__Activity__:
In this exercise, the entries below include pictures. Repeat exactly the lines from the line with "What to Check" to the line with "FOX News Sunday", including both, but without the pictures.

==================================================

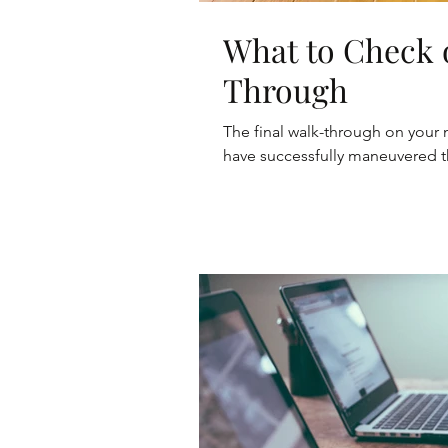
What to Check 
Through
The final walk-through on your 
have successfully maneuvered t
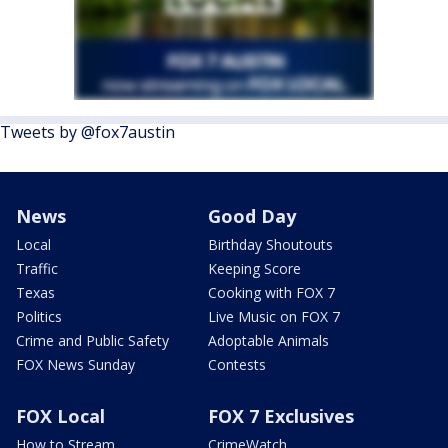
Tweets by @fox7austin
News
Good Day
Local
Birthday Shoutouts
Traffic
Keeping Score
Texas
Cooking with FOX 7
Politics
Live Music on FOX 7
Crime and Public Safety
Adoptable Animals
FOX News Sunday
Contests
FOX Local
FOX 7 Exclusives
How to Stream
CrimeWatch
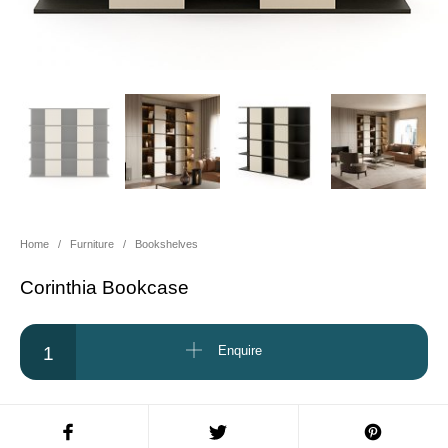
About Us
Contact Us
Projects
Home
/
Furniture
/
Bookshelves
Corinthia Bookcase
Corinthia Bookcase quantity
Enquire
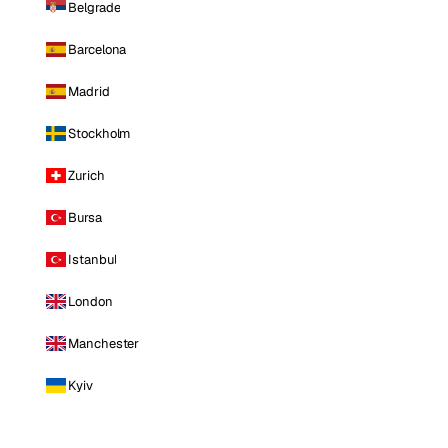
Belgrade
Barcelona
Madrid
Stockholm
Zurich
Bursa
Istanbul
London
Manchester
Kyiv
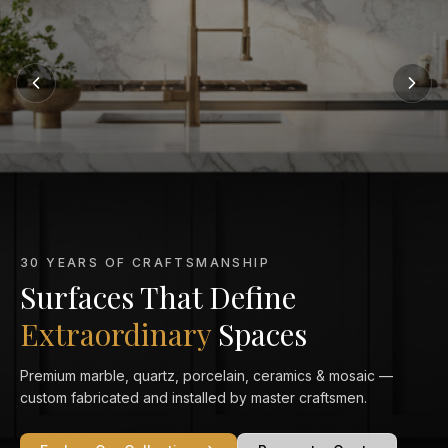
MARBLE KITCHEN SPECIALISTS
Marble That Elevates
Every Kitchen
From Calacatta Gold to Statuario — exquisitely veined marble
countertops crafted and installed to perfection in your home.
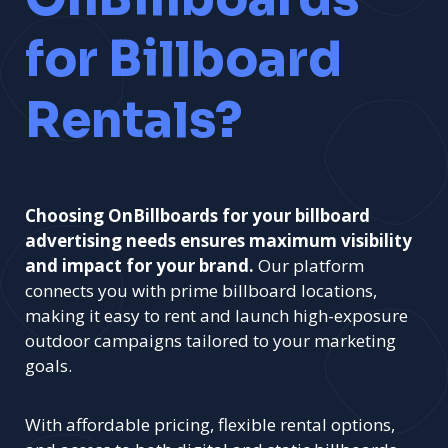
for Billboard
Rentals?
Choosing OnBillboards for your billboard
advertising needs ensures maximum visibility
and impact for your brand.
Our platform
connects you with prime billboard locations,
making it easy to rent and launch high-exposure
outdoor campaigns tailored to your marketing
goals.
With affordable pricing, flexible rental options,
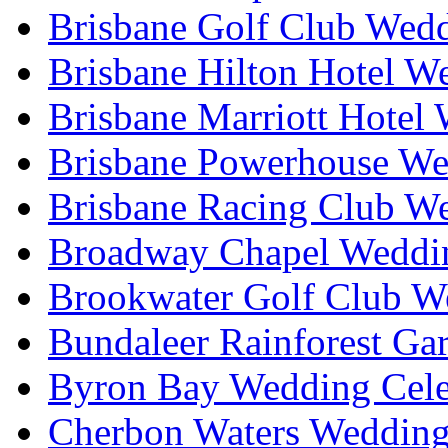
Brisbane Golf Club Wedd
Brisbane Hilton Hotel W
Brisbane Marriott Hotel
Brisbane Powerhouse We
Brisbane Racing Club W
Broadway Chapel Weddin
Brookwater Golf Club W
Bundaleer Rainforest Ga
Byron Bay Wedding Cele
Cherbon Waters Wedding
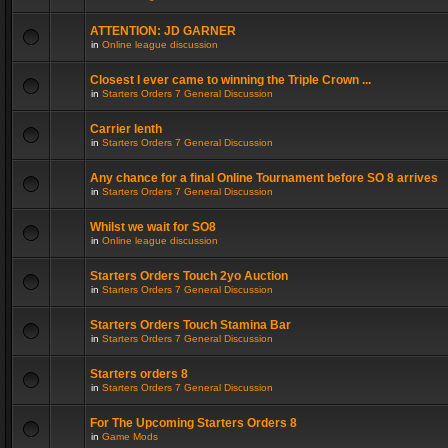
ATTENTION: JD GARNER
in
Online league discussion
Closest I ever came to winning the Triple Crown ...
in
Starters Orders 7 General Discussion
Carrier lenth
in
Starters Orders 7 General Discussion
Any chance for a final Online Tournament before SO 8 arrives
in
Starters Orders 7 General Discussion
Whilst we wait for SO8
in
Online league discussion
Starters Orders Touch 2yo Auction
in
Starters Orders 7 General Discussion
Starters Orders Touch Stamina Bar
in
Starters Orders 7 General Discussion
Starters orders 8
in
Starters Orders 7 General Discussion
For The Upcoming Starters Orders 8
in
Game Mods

==================================================

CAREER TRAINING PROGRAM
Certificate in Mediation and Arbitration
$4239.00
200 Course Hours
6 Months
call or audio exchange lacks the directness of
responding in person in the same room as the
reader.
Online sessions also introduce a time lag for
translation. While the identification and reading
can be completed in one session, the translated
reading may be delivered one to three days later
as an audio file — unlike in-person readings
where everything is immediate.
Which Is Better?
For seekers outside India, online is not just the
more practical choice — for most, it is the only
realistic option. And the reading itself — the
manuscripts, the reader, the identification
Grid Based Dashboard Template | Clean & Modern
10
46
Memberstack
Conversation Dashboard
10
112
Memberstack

==================================================

__Output for this task__:
What to Check 
Through
The final walk-through on your 
have successfully maneuvered t
Tweets by @fox7austin
News
Good Day
Local
Birthday Shoutouts
Traffic
Keeping Score
Texas
Cooking with FOX 7
Politics
Live Music on FOX 7
Crime and Public Safety
Adoptable Animals
FOX News Sunday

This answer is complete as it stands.